- _EXCERPTED TEXT_
%%

I'm pretty sure this has something to do with the early Keech and similar banjo ukes (Rolando, to name one brand) coming out of Cali in the teens.

At any rate, aside from the new Grover bridge on it, this uke is entirely original and in good order. My work included a light fret level/dress, cleaning, and setup. I also built up a damaged slot in the nut. It has that great, loud, projecting, but curiously sweet tone I associate with the better versions of these ukes. This one is also a little fancier than normal with a 2-piece (plus 3-piece center strip) mahogany neck and good turned mahogany pot.


Cool headstock shape!


The nickel frets were set into the face of the neck slightly angled (someone must have had the neck not perfectly in the slotting jig) but that just means I needed to angle the bridge slightly. Intonation is still good and it has a 15-fret neck and a 13" scale. Note that there are no frets at the end of the board -- this is a carry-over from 5-string banjos of the late 1800s whee a space was left for picking/strumming.


I love the painted hearts and parrot on that original skin head. Too cute!


Thee are a couple of scratches across the head but they're stable and the head itself is ready to go for the next 100 or so years.



This uke has a nice inlaid stripe down the side of the rim, too.





These Lyon & Healy patent tuner pegs are my favorite "simple friction peg" of the time. They have brass shafts and the buttons barely ever break down. They also tend to turn more smoothly than other old friction pegs.


The neck is attached to the pot with a big screw on the inside. You can loosen this screw and add shims if you want to increase neck break-angle, but I tend to like to have a lower bridge with a shallower angle on these guys so I can keep the head under medium (rather than high) tension which sounds better to my ears.


The mahogany-veneer resonator backplate gives this thing more punch and cut, but if you really wanted it to be "openback," you could just take it off.


The simple tabbed, nailed-on tailpiece allows knotted nylon or gut strings as well as loop-end steel strings. Many banjo ukes from this time have necks that are plenty strong enough to take a light set of steel. I would think you'd want to string it with gauges 12, 20w, 16, 11 or thereabouts in steel for reentrant GCEA on this scale. I have a set of Martin fluorocarbons on this right now and they sound great, though!

%%

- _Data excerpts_
%%

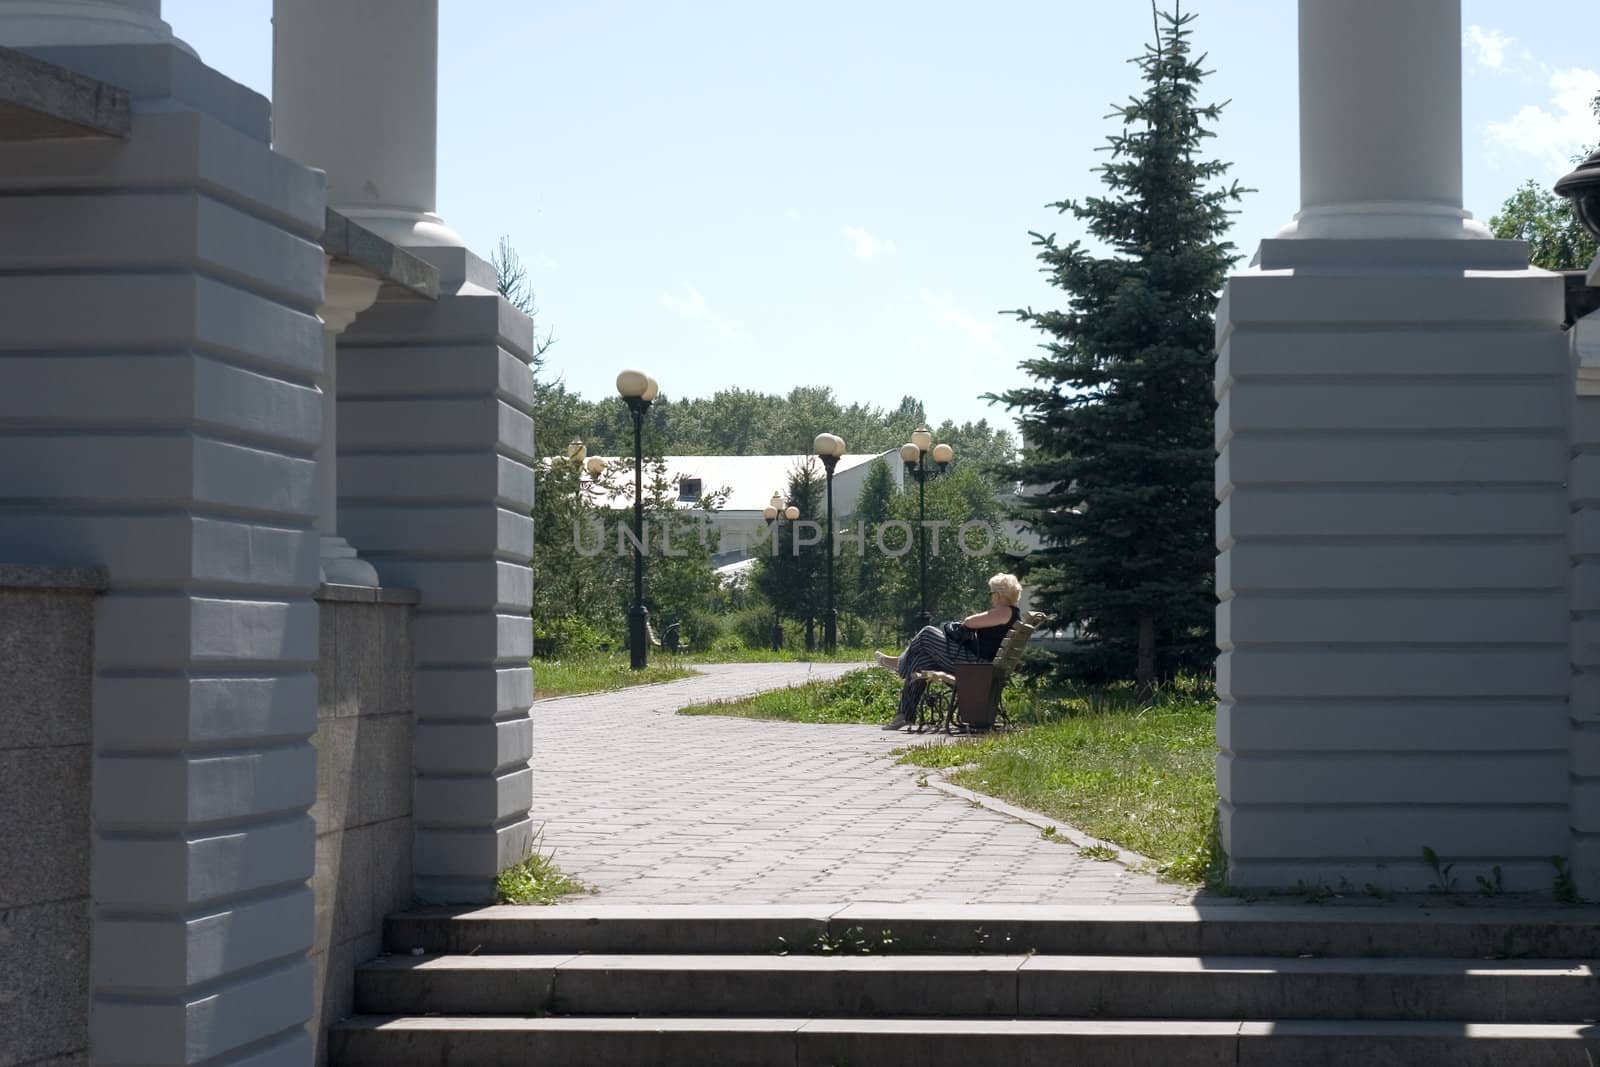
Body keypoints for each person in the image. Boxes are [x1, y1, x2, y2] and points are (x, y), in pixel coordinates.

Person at [874, 573, 1023, 731]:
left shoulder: (1004, 612)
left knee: (927, 633)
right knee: (922, 661)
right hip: (980, 667)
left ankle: (900, 663)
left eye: (991, 593)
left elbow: (969, 622)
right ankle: (903, 716)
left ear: (999, 595)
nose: (990, 597)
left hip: (976, 668)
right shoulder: (1009, 613)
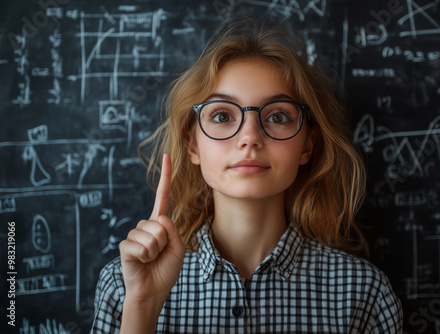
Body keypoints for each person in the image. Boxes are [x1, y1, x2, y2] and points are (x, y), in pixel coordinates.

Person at [91, 16, 403, 333]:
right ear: (193, 145)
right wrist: (142, 305)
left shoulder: (363, 293)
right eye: (223, 115)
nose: (250, 137)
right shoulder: (125, 284)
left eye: (278, 116)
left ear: (307, 145)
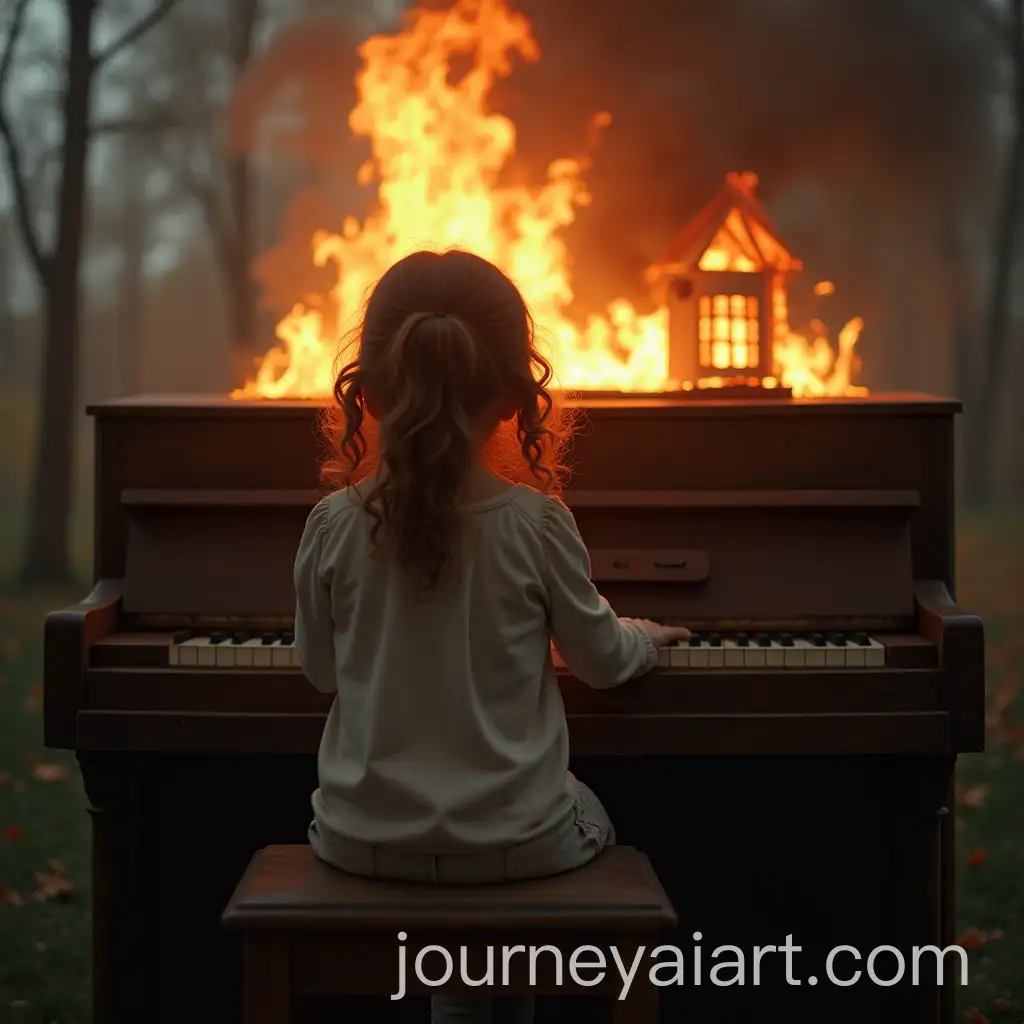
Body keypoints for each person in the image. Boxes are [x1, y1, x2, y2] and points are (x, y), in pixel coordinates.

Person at [293, 248, 691, 1024]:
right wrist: (645, 633)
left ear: (367, 393)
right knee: (579, 811)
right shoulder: (537, 524)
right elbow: (604, 662)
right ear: (513, 399)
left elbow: (319, 673)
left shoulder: (331, 525)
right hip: (517, 845)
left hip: (361, 838)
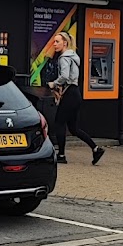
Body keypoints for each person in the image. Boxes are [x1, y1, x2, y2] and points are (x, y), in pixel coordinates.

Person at [47, 31, 105, 165]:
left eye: (57, 42)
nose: (54, 44)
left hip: (69, 95)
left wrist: (53, 83)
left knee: (59, 123)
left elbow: (65, 76)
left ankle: (61, 155)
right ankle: (96, 149)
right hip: (75, 93)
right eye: (54, 41)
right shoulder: (73, 56)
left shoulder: (64, 58)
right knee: (73, 128)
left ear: (65, 43)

%%

- _WHAT IS NEEDED_
Reproduce word for word the part of the banjo uke text above that begins with the words "I love the painted" and ends with "old friction pegs.".

- _EXERCISE ANSWER_
I love the painted hearts and parrot on that original skin head. Too cute!


Thee are a couple of scratches across the head but they're stable and the head itself is ready to go for the next 100 or so years.



This uke has a nice inlaid stripe down the side of the rim, too.





These Lyon & Healy patent tuner pegs are my favorite "simple friction peg" of the time. They have brass shafts and the buttons barely ever break down. They also tend to turn more smoothly than other old friction pegs.